I'm not saying do or don't.  What I was saying is that I wouldn't not do something the way you want to do it because someone thinks it's against standard practice or has an easier way to do it.  I'm absolutely brand new to this model engine building but for my day job I work on diesel engines with a 23:1 compression ratio.  To achieve that high compression most of our engines use a kerosine based JP8 style of diesel with a cetane number around 35 or so if I remember right.  So unless there is something I'm overlooking here, I just don't see why you couldn't do a longer stroke higher compression engine the way you had originally wanted to.  Good luck to you whichever way you decide to take this project though!


----------



## OrangeAlpine (Jan 6, 2013)

As promised, I have given this engine quite a bit of thought.  It was obvious it was going to be long and spindly looking.  After much thinking and a couple of nightmares, this is what I came up with:

Gentleman, meet Funky.







A horizontal gasoline beam engine.

A few more photos of the engine as it goes through one rotation.

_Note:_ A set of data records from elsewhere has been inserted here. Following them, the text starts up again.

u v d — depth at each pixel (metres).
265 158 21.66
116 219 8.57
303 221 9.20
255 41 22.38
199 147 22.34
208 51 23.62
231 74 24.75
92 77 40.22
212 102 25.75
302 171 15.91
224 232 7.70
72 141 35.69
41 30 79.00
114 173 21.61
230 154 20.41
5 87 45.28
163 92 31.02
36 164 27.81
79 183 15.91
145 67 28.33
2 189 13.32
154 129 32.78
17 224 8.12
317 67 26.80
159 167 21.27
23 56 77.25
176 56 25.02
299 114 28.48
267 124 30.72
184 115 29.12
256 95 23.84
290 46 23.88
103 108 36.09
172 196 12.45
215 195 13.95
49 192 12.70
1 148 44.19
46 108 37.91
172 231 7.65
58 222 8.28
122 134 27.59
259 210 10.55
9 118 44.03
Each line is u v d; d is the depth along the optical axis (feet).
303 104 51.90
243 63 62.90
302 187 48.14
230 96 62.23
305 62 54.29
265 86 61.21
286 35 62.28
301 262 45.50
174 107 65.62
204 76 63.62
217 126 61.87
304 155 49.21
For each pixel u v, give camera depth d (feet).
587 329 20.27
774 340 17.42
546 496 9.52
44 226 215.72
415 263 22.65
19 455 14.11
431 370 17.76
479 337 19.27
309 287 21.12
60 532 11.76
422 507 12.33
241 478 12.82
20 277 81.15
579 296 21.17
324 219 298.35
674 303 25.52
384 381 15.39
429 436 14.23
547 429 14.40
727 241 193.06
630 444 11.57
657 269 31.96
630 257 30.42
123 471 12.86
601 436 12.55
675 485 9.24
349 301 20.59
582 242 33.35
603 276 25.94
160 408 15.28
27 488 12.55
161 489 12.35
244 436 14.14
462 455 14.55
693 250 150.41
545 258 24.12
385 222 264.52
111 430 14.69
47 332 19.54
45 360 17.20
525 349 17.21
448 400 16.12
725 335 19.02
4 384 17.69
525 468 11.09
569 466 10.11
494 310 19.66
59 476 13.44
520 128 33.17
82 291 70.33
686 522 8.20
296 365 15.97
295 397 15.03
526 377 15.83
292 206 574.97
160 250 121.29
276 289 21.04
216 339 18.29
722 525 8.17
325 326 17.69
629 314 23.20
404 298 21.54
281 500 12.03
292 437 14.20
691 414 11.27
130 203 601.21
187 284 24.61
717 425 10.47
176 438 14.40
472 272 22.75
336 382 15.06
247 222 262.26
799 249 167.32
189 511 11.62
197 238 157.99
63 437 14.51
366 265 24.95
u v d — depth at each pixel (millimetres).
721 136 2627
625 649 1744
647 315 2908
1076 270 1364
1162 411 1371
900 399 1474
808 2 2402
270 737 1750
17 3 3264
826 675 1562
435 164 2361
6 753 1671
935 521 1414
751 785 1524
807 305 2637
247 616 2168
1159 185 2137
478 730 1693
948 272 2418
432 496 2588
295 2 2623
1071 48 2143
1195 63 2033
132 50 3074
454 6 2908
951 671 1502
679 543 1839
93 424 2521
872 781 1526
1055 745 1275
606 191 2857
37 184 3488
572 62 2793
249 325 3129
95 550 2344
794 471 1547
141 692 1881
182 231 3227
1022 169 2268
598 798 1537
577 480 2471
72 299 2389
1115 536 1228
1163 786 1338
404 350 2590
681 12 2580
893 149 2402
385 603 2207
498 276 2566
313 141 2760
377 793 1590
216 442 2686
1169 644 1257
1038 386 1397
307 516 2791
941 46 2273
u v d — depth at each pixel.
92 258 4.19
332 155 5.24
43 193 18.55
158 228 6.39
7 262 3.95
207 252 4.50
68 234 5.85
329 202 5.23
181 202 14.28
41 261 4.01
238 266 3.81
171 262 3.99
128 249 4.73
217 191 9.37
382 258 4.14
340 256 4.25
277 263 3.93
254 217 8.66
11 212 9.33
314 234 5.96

The bore is 1 1/8", stroke 3 3/4", crank throw 3/4" (1 1/2" stroke of the connecting rod.  Keep in mind this is the crudest of mock ups, done to get a feel of the concept.  The rest of the engine would be totally conventional, with the exception of the auxiliary exhaust.  Any ideas or comments?

Bill


----------



## MuellerNick (Jan 7, 2013)

A beam engine, that has fallen over. 
I would limit the tilting of the vertical lever to +/- 30°. Things start to bind if you go higher.

Since long, I like the idea of a super long stroke, but I didn't build anything. I'll watch your progress.


Nick


----------



## 4ndy (Jan 21, 2013)

Tin Falcon said:


> Bill look into the designs of Hamilton "Dick" Upshur
> 
> http://hamiltonupshur.tripod.com/
> these engines are 3/4 bore.
> Tin



I have mentioned this before on this forum and I am attempting to tie up all the loose ends, but I am the grandson of Hamilton Upshur and I have been working with my Aunt to redo the website where his plans are sold. Tripod is quite dated and the advertisements just make the site unreadable. In the process of fixing this the website has moved locations

UpshurEngineWorks.com

this is the new web address for Upshur Engine Works. you will notice it looks identical to the old site, minus the nasty ads. Hopefully this will continue to suffice as I work as hard as I can to put together a new and improved site.

If anyone knows any other place on the internet where the old web address is still advertised can you please change it or bring it to my attention. I can be emailed directly at [email protected]


----------



## OrangeAlpine (Jan 26, 2013)

I took Nick's advice and lengthened the lever.  The action was not binding, but was somewhat herky-jerky.  It is now much smoother.





I had an idea that I pursued.  Here it is.





The action is the same.  I like the original because it is somewhat self balancing.  I like the second one because it is more compact.

Opinions?  Keep in mind this is to be built only as an oddball, although I do want to keep it mechanically sound.

Bill


----------



## OrangeAlpine (Jan 27, 2013)

Hmmm.  Several lookers, no opinions.  

After further cogitation, I really like the idea of balancing the engine using reciprocating weight rather than rotating weight.  How about using the "lever" engine design, but with a counterweight on the end of the beam?

Any thoughts on which design would make the most interesting engine?

Bill


----------



## MuellerNick (Jan 27, 2013)

> I like the second one because it is more compact.



Looks better to me. With the first setup, the flywheel is quite up in the sky. The second one looks more natural.
As it is now, stop playing around and make chips! 

Just my opinion.


Nick


----------



## OrangeAlpine (Jan 27, 2013)

MuellerNick said:


> Looks better to me. With the first setup, the flywheel is quite up in the sky. The second one looks more natural.
> As it is now, stop playing around and make chips!
> 
> Just my opinion.
> ...


Thank you Nick.  

There's only one problem with making chips:  I have no idea how I'm actually going to make the thing.  So far, this has been an exercise to determine proof of concept and gain some idea of proportion.  In fact, I'm thinking I will have to pursue a wooden mockup a little further, something that is actually made to predetermined size and conformation!

Unless, or course, someone comes up with drawings.

Bill


----------



## OrangeAlpine (Jan 29, 2013)

I know that I stated that aside from the bore/stroke ratio, the engine was going to be conventional, but I'm going to renege.  I'm seriously consider making it gearless, using Philip Duclos's Maverick as a model.  Also thinking of using an eccentric to activate the exhaust valve.  Does anyone have any experience doing that?

Wait a minute, why not use the beam to activate the valve?  

Bill


----------



## el gringo (Jan 29, 2013)

Chuck;
Off topic question...
I am building the Henry Ford engine and saving the fuel system for last. I don't understand the reasoning behind the 'restrictor orifice' reasoning and did you use in your builds? Orifice size?

ray m


----------